### Task requirements
The listing below holds a line with "professionelles Schusstraining Die" and a later line with "sich kontinuierlich verbessern". Write out those two lines and every line between them, exactly, and nothing else.

** Opening Task input block **

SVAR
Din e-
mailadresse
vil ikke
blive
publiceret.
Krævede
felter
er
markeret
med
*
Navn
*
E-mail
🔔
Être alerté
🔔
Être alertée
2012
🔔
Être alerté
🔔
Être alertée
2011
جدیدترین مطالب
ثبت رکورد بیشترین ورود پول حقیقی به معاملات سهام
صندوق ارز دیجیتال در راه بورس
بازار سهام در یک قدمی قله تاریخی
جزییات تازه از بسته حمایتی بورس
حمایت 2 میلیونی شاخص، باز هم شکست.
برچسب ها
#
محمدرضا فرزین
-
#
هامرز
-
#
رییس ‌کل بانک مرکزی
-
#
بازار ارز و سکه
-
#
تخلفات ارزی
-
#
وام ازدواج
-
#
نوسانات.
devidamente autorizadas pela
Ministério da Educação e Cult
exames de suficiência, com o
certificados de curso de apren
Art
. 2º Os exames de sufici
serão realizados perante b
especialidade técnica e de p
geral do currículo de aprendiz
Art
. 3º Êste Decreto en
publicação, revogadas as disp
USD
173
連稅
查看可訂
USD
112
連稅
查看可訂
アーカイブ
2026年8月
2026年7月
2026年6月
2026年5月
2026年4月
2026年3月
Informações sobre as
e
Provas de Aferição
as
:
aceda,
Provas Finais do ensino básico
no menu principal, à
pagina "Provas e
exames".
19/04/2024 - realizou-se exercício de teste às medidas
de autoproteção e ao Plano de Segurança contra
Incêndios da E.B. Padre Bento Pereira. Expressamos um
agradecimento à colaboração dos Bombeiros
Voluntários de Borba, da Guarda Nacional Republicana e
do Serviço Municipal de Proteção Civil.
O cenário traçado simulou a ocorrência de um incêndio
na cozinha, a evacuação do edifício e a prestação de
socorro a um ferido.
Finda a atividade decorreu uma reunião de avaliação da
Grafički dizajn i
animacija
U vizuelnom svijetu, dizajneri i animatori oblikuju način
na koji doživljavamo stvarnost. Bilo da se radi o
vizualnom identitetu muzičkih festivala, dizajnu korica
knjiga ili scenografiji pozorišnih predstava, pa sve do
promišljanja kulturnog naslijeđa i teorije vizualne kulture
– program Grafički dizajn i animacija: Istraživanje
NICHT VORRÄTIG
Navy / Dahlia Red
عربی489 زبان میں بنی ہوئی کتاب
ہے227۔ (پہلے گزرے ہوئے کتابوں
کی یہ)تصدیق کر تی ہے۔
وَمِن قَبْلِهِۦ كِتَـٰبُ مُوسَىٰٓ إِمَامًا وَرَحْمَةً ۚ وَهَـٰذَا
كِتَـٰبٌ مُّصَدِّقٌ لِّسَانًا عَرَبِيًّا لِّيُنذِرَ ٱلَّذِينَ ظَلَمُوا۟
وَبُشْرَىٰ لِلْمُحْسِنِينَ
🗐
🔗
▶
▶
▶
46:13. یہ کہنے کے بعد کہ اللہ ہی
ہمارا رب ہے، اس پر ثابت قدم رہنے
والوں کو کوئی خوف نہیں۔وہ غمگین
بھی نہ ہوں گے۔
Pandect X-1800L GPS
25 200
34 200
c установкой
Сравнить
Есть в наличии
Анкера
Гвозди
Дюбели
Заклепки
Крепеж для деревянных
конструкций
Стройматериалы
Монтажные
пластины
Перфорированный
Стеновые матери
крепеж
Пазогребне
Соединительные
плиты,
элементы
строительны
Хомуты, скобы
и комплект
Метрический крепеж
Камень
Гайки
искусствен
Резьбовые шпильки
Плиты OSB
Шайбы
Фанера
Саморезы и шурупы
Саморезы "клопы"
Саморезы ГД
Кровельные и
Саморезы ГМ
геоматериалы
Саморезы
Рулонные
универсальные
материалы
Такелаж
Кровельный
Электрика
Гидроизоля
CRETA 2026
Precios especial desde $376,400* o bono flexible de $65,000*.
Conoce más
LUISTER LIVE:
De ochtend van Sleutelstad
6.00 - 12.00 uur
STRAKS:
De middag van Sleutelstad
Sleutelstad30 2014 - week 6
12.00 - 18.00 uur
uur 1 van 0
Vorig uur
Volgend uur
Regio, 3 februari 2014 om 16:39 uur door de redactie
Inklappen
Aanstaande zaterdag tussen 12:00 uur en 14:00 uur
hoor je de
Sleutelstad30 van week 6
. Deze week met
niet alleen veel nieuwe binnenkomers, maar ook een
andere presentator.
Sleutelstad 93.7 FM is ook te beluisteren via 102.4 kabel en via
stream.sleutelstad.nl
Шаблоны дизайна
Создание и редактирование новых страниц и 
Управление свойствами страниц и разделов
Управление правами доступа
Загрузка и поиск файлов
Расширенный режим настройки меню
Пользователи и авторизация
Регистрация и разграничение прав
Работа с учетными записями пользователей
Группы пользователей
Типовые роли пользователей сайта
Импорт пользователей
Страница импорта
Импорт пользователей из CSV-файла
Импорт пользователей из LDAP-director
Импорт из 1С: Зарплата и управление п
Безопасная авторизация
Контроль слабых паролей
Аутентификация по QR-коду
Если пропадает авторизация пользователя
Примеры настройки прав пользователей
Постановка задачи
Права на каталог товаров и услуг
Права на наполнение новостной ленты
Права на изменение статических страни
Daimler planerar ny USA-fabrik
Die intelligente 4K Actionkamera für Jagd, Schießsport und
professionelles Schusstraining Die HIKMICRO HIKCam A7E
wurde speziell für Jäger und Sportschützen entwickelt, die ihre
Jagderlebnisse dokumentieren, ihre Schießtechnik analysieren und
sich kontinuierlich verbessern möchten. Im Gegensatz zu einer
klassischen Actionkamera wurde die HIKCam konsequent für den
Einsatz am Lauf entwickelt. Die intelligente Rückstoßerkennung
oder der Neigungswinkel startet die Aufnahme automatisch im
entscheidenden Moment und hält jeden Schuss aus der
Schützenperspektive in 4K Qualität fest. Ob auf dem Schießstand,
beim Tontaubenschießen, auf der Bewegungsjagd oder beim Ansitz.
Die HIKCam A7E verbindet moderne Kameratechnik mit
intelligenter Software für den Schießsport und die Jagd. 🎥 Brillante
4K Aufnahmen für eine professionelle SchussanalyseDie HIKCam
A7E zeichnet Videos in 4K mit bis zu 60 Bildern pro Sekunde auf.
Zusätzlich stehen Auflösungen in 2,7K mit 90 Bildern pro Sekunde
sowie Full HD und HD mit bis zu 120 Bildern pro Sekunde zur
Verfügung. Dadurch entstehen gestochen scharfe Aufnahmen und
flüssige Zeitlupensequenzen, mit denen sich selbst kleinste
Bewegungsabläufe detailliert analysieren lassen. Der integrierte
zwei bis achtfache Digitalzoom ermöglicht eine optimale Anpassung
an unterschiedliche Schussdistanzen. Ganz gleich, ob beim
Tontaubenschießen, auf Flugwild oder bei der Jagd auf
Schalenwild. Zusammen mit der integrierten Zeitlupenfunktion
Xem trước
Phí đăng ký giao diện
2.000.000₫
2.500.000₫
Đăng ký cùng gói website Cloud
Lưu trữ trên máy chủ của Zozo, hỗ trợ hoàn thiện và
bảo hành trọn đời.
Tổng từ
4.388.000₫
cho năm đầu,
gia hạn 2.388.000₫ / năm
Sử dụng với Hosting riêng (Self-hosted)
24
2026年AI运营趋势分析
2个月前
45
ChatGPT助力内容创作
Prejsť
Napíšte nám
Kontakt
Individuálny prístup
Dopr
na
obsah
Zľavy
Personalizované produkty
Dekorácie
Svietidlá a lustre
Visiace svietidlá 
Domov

** Closing Task input block **

### Your response
professionelles Schusstraining Die HIKMICRO HIKCam A7E
wurde speziell für Jäger und Sportschützen entwickelt, die ihre
Jagderlebnisse dokumentieren, ihre Schießtechnik analysieren und
sich kontinuierlich verbessern möchten. Im Gegensatz zu einer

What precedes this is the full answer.